One of my favourite projects. The story behind this, that from a Facebook ad, I saw that Burberry introduced their make-up line in Hungary. And because it's my favourite fashion brand, I wanted to check, how much is a lipstick, to buy one for my girlfriend. I went to the page, and realized, that there's a misspelling in the price. The 11.000 Huf (33 eur) price is shorter with a zero, it's just 1.100 Huf (3.3 eur). Needless to say, we ordered twenty-something from it, and I thougt that I could check the whole Burberry page for errors like this. BeautifulSoup is always handy, but it wasn't enough for me just to scrape through the pages. I made a free Azure SQL Service to practice, and inserted all the rows to it, so it's easily searchable.
It's a DataCamp project aims for Pandas using. Select / group by / sort etc.
Another DataCamp project about John Snow, who was the first "Data Scientist". The project aims for pandas practicing, create new columns, rename them, and make list from columns.
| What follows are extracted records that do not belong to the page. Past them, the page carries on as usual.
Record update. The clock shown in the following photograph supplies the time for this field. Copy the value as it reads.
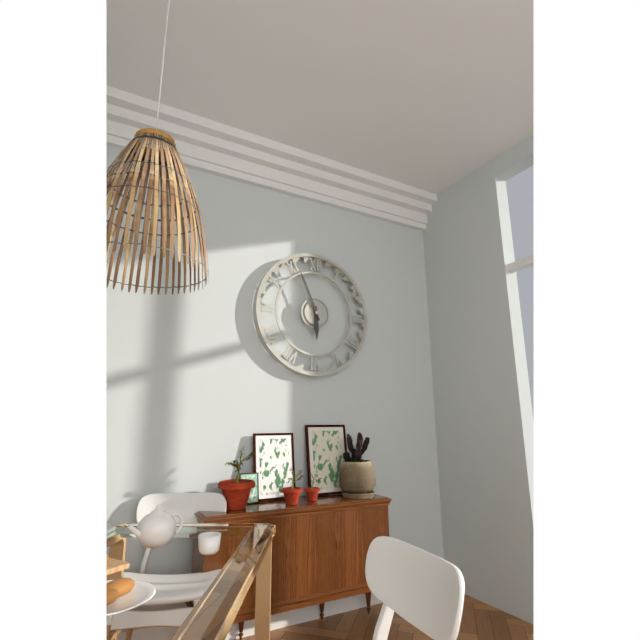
5:56
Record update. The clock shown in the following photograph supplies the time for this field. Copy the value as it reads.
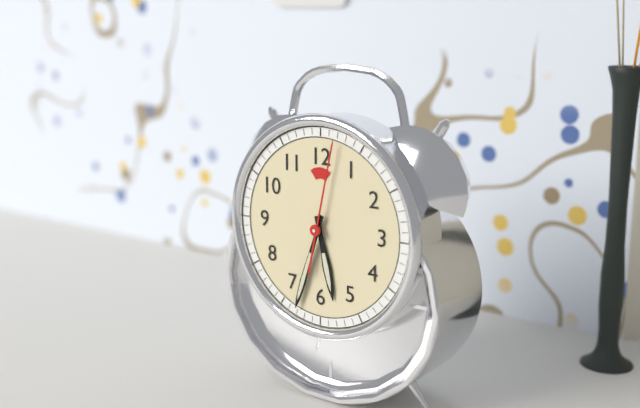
5:33:02
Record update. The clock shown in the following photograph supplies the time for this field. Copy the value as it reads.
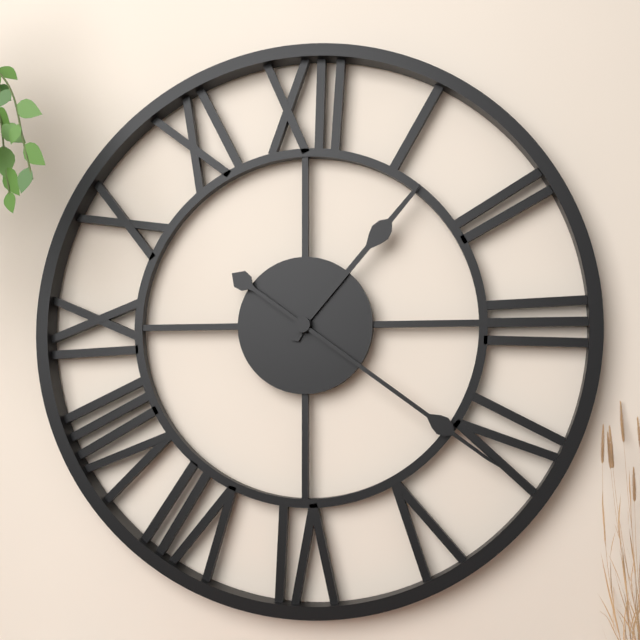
1:21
Folium and Bokeh is the two visualisation librarier which were new to me.
It was made as a very-very-very quick tutorial for the budapest.py workshops (github.com/budapestpy-workshops) to those who hasn't used Python before.
It was the topic of one of the former Data Revolution (now budapest.py) workshops. This was the first time, I tried to connect a database with Python. I choose SQLite, because I wasn't needed a robust database - and I've never worked with it before. The idea came from a pydata meetup, where someone presented a Python project with the BKK vehicles routes. I simplified it, and got all the stops from BKK's page (it's called GTFS). For practicing reasons, I made a table in the SQLite database from Python, where I inserted the previously readed csv-s values. Then the table was brought back to pandas, and visualise with Folium. The problem was that there are ~5000 stops, which kills the computer when it tries to draw every piece of it one by one. After a long session of solution finding, I found the markercluster, and the project was ready.
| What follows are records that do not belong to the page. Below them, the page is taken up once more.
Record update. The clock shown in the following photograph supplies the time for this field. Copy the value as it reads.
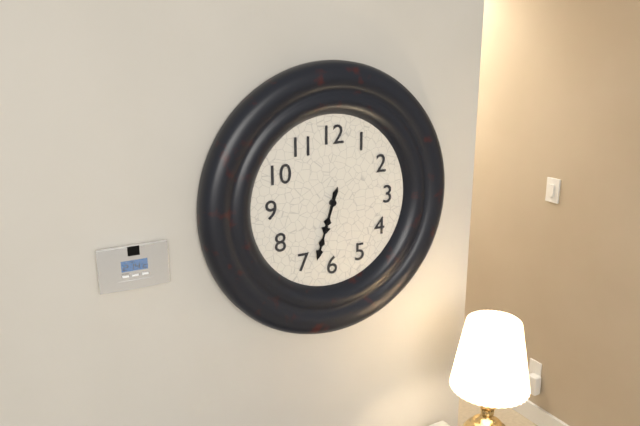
6:33
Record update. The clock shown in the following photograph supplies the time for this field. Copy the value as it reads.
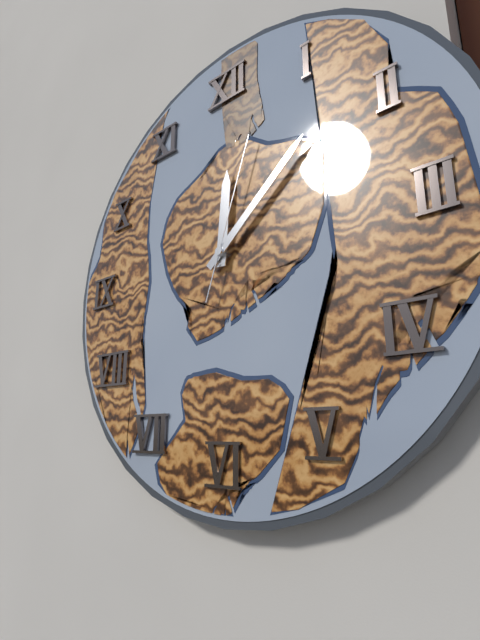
12:08:03
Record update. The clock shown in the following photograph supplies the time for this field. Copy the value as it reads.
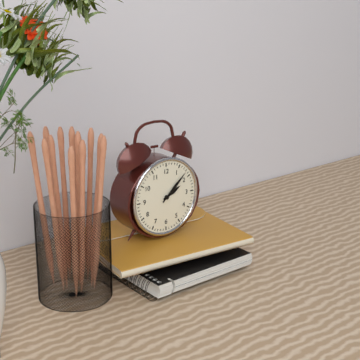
2:08
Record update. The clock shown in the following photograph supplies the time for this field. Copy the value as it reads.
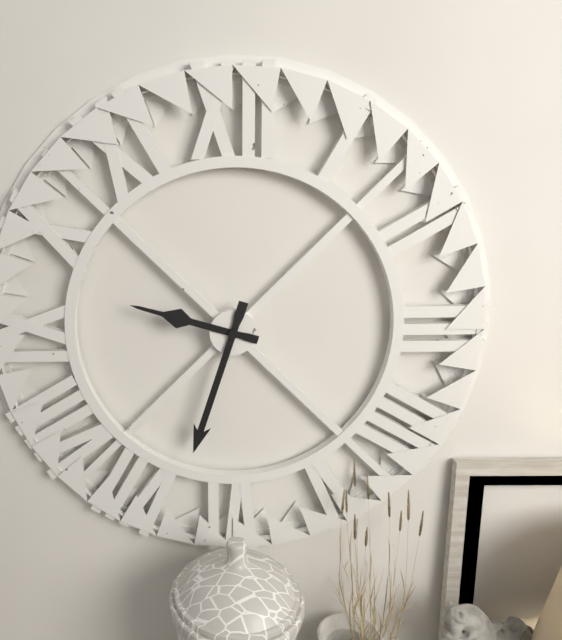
9:33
DataCamp project, where the NLTK package was introduced. Beautifulsoup, tokenization, removing stopwords. From the notebook, you can find out which is the most used word of Moby Dick. And no, it's not Moby Dick.
One of the first notebooks I made in early 2019. The gapminder dataset contains the change of the life expectancy of each country. I made a plot to show that in general, the life expectancy is growing with time.